╭─ Given data
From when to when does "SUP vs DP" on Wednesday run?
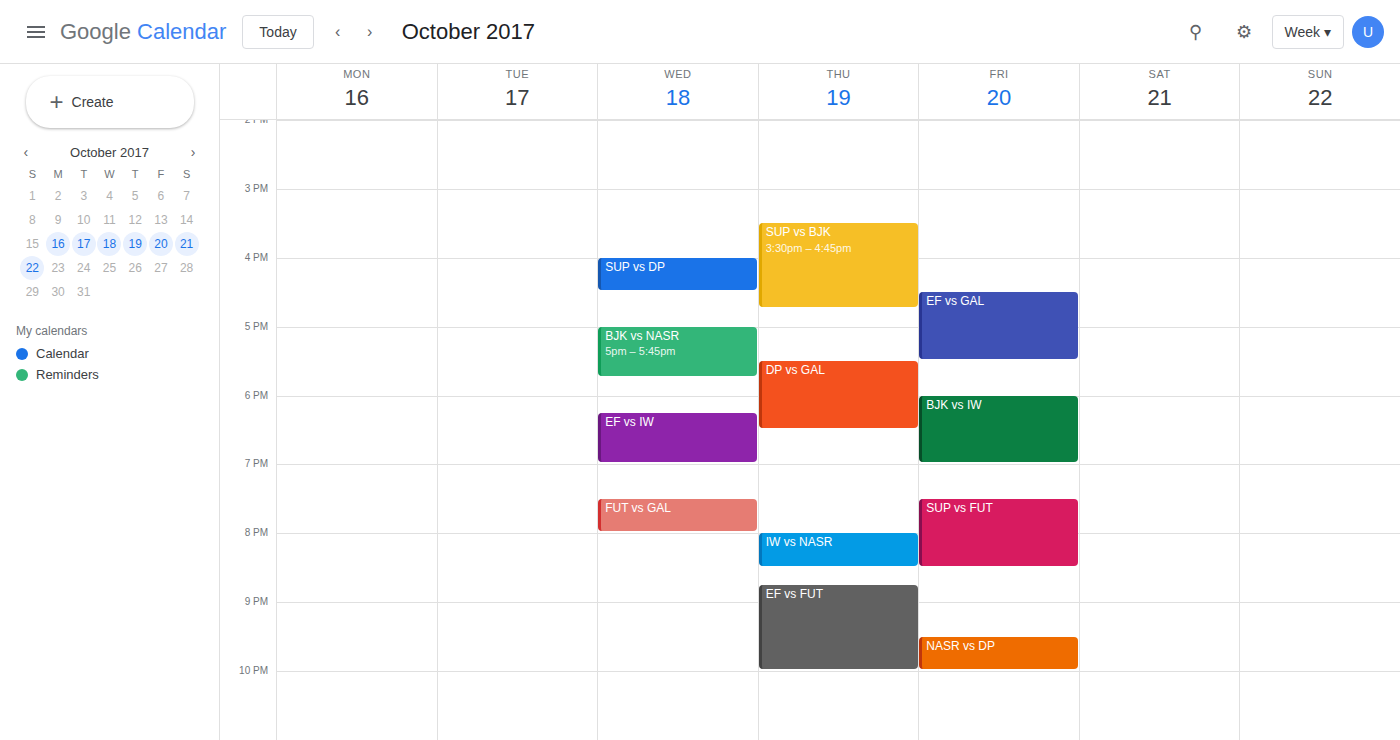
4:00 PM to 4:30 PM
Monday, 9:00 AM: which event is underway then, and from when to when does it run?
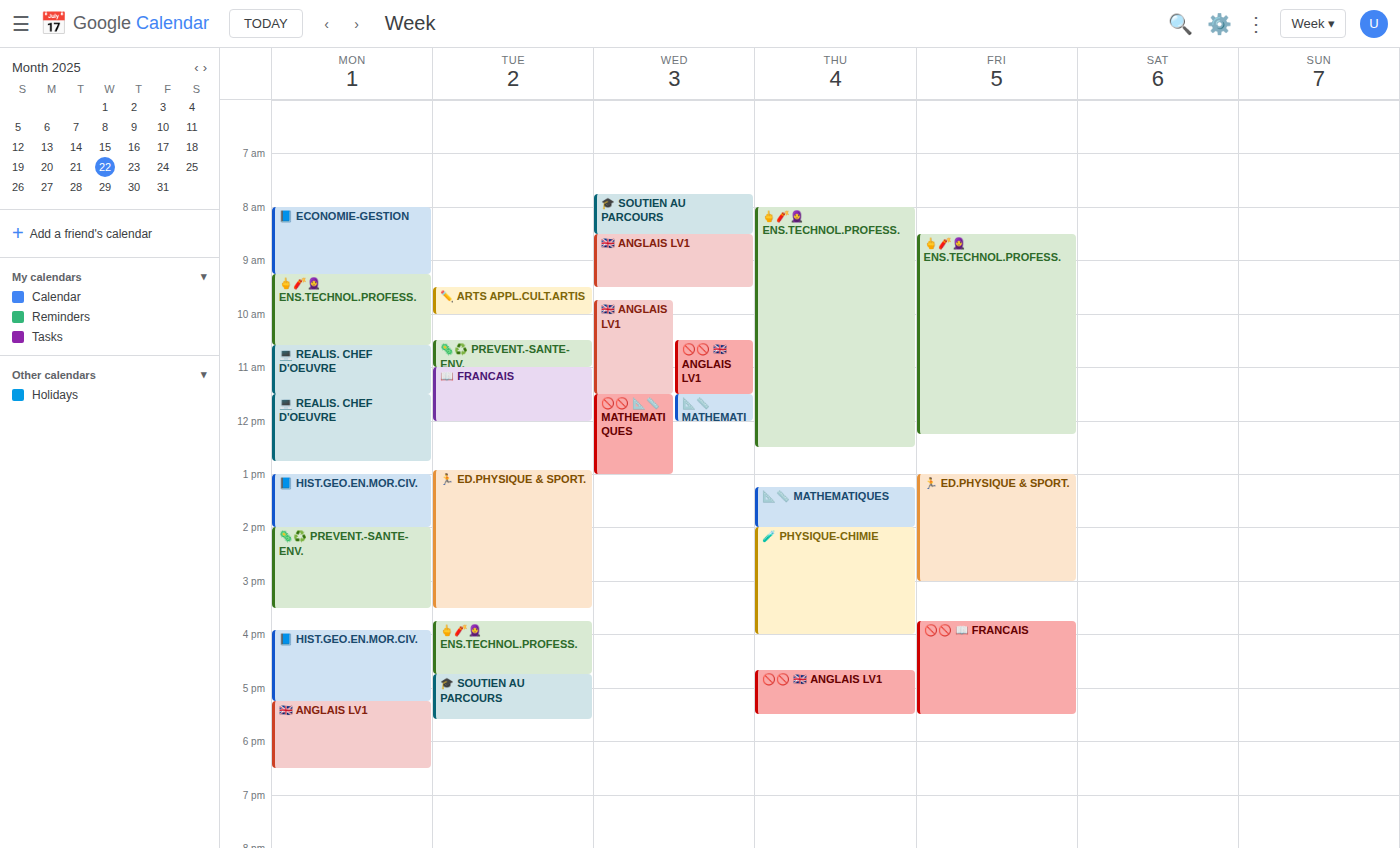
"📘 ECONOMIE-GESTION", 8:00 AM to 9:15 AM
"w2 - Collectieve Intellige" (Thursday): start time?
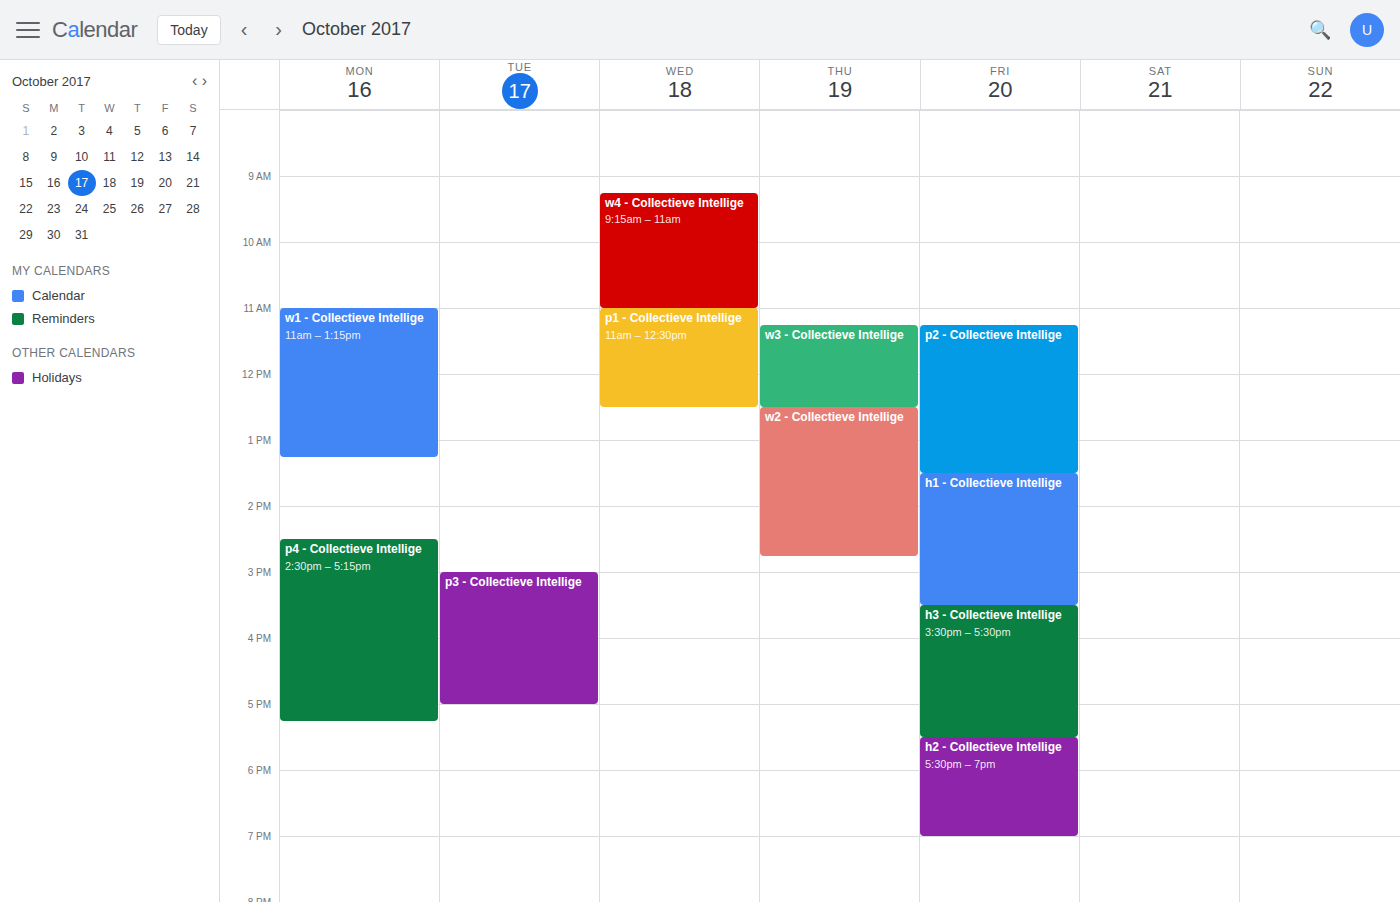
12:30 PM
╰─
Reproduce every one of the records above word for word. Omit the pictures from your reply.

### Exercise response
From when to when does "SUP vs DP" on Wednesday run?
4:00 PM to 4:30 PM
Monday, 9:00 AM: which event is underway then, and from when to when does it run?
"📘 ECONOMIE-GESTION", 8:00 AM to 9:15 AM
"w2 - Collectieve Intellige" (Thursday): start time?
12:30 PM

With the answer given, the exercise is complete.